I also spent a bit of further time on the SCOSYA project. I’d asked the university’s research data management people whether they had any advice on how we could share our audio recording data with other researchers around the world. The dataset we have is about 117GB, and originally we’d planned to use the University’s file transfer system to share the files. However, this can only handle files that are up to 20Gb in size, which meant splitting things up. And it turned out to take an awfully long time to upload the files, a process we would have to do each time the data was requested. The RDM people suggested we use the University’s OneDrive system instead. This is part of Office365 and gives each member of staff 1TB of space, and it’s possible to share uploaded files with others. I tried this out and the upload process was very swift. It was also possible to share the files with users based on their email addresses, and to set expiration dates and password for file access. It looks like this new method is going to be much better for the project and for any researchers who want to access our data. We also set up a record about the dataset in the Enlighten Research Data repository: http://researchdata.gla.ac.uk/951/ which should help people find the data.
Also for SCOSYA we ran into some difficulties with Google’s reCAPTCHA service, which we were using to protect the contact forms on our site from spam submissions. There was an issue with version 3 of Google’s reCAPTCHA system when integrated with the contact form plugin. It works fine if Google thinks you’re not a spammer but if you somehow fail its checks it doesn’t give you the option of proving you’re a real person, it just blocks the submission of the form. I haven’t been able to find a solution for this using v3, but thankfully there is a plugin that allows the contact form plugin to revert back to using reCAPTCHA v2 (the ‘I am not a robot’ tickbox). I got this working and have applied it to both the contact form and the spoken corpus form and it works for me as someone Google somehow seems to trust and for me when using IE via remote desktop, where Google makes me select features in images before the form submits.
Also this week I met with Marc and Fraser to discuss further developments for the Historical Thesaurus. We’re going to look at implementing the new way of storing and managing dates that I originally mapped out last summer and so we met on Friday to discuss some of the implications of this. I’m hoping to find some time next week to start looking into this.

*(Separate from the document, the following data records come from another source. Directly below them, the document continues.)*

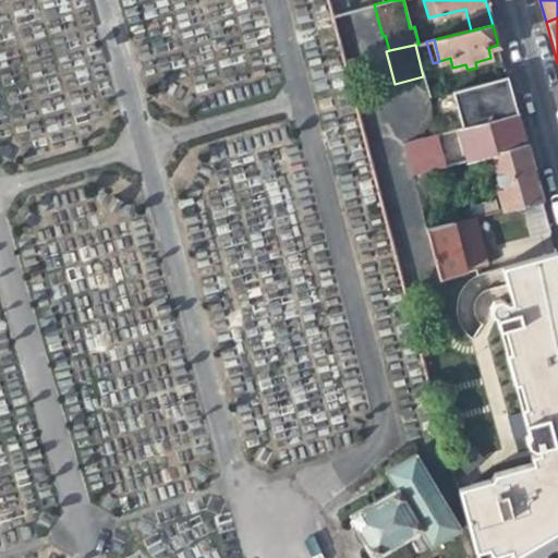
[(452,93),(461,130),(518,116),(511,94),(508,80),(452,93)]
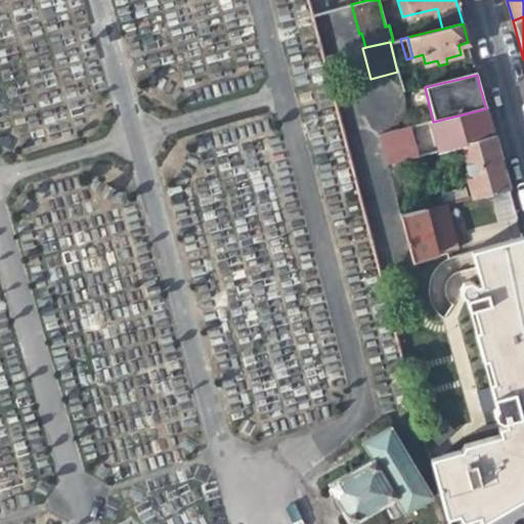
[(439,150),(462,144),(494,137),(488,118),(486,108),(433,122),(432,123),(439,150)]
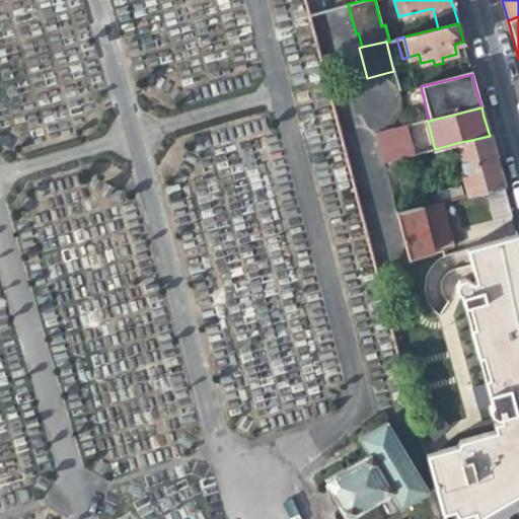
[(374,135),(382,162),(396,159),(406,156),(399,129),(374,135)]
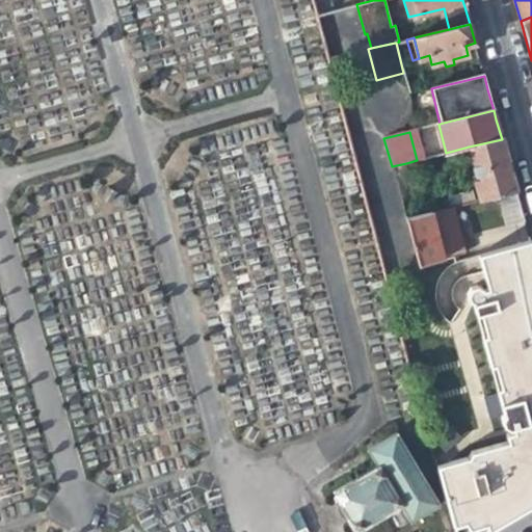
[(480,200),(496,195),(516,191),(507,158),(502,139),(469,147),(476,174),(473,175),(480,200)]
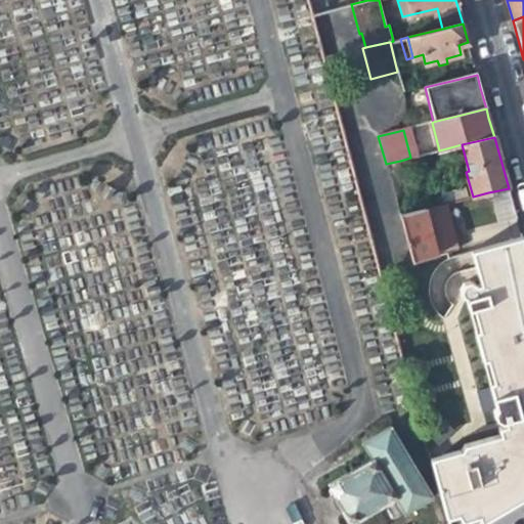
[(413,212),(400,161),(386,164),(391,186),(399,216),(413,212)]
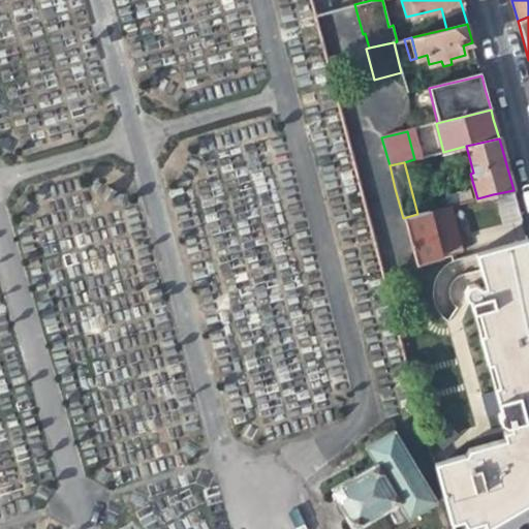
[(501,226),(522,220),(514,190),(493,194),(501,226)]
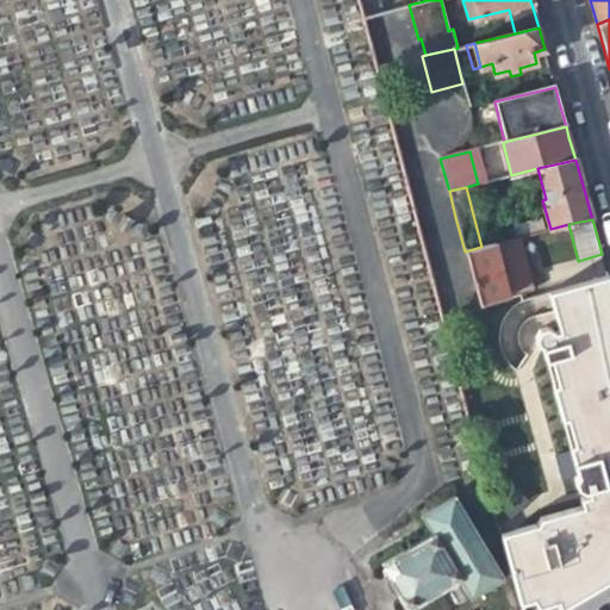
[(481,247),(465,251),(478,304),(530,291),(521,256),(517,238),(481,247)]
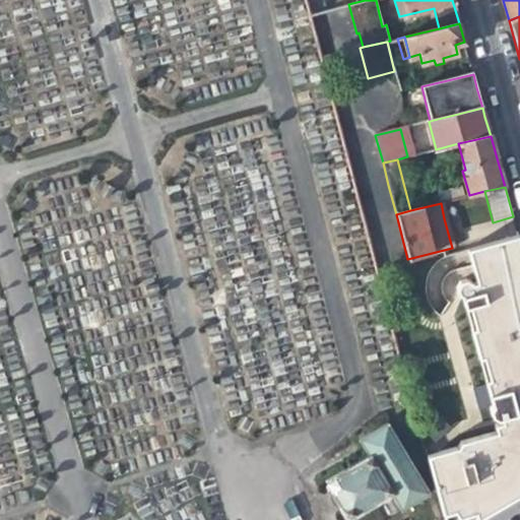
[(519,242),(519,237),(470,250),(477,280),(472,282),(467,278),(459,280),(456,287),(457,294),(461,297),(464,308),(469,307),(474,328),(470,329),(477,359),(483,358),(489,380),(484,380),(491,406),(486,409),(489,416),(496,419),(500,419),(501,425),(493,427),(494,434),(459,443),(457,447),(426,456),(442,519),(476,519),(504,505),(519,495),(519,242)]
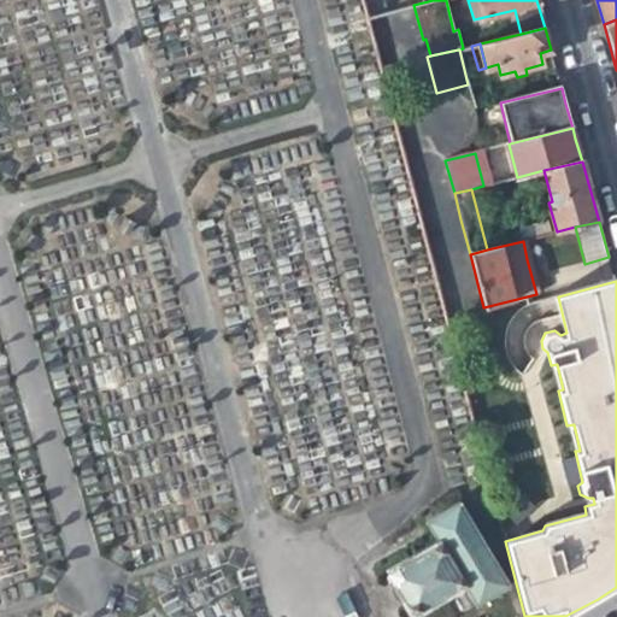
[(482,540),(458,500),(425,519),(436,540),(385,570),(411,615),(463,585),(475,603),(507,583),(483,542),(482,540)]
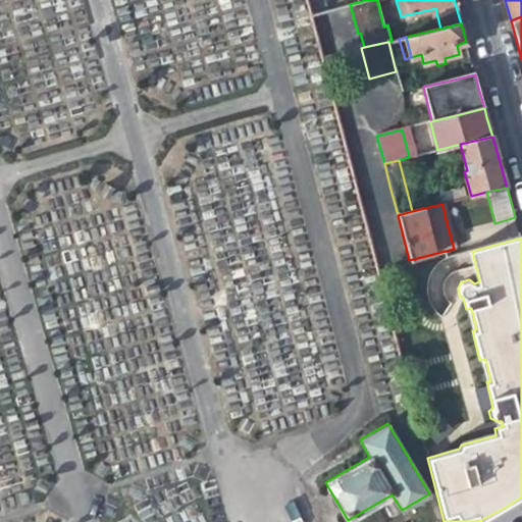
[(407,454),(408,457),(409,459),(412,461),(414,462),(418,461),(420,460),(422,458),(423,455),(422,449),(420,448),(417,446),(413,446),(411,447),(408,451),(407,454)]
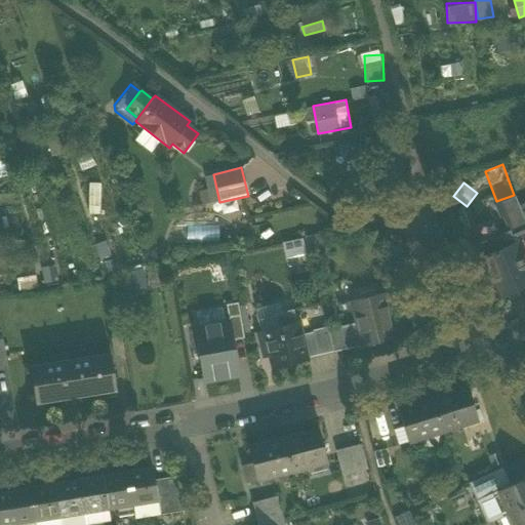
[(6,211),(22,206),(18,196),(2,201),(6,211)]
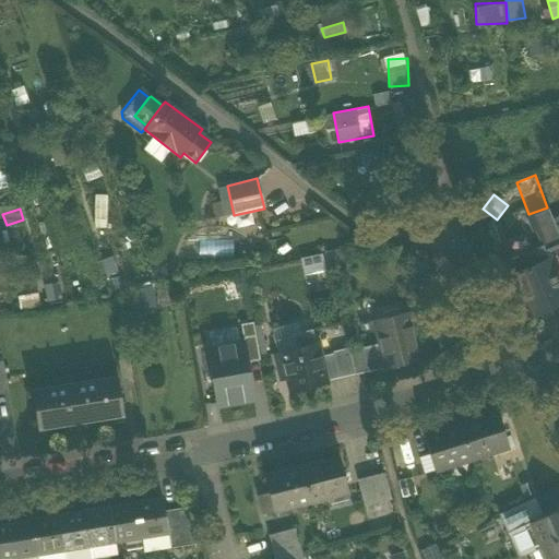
[(390,212),(393,227),(403,225),(400,210),(390,212)]
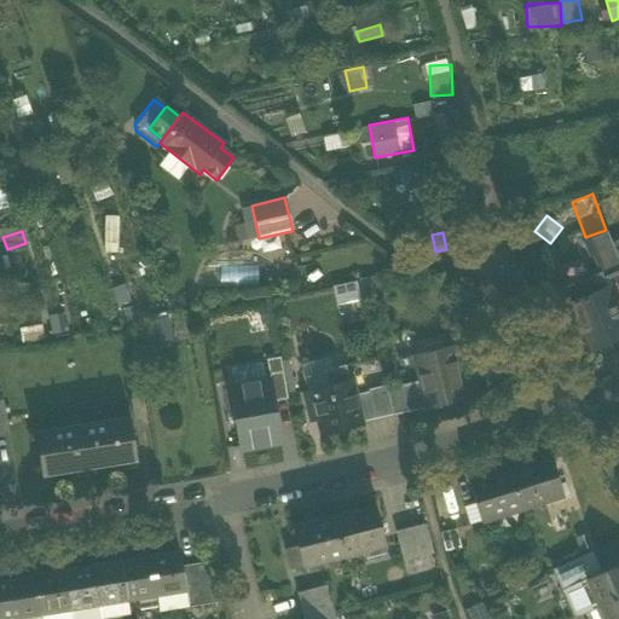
[(602,271),(607,281),(618,275),(618,259),(611,241),(607,232),(589,239),(602,271)]
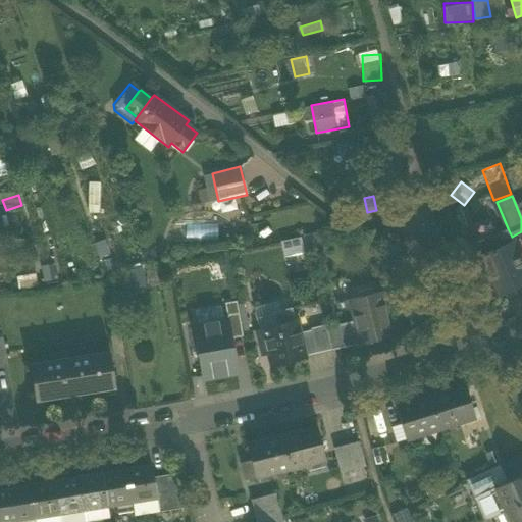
[(485,284),(490,282),(480,257),(514,243),(512,237),(508,228),(469,245),(485,284)]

We received the reviews for the Iona place-name project this week and I spent some time during the week and over the weekend going through the reviews, responding to any technical matters that were raised and helping Thomas Clancy with the overall response, that needed to be submitted the following Monday. I also spoke to Ronnie Young about the Burns Paper Database, that we may now be able to make publicly available, and made some updates to the NME digital ode site for Bryony Randall.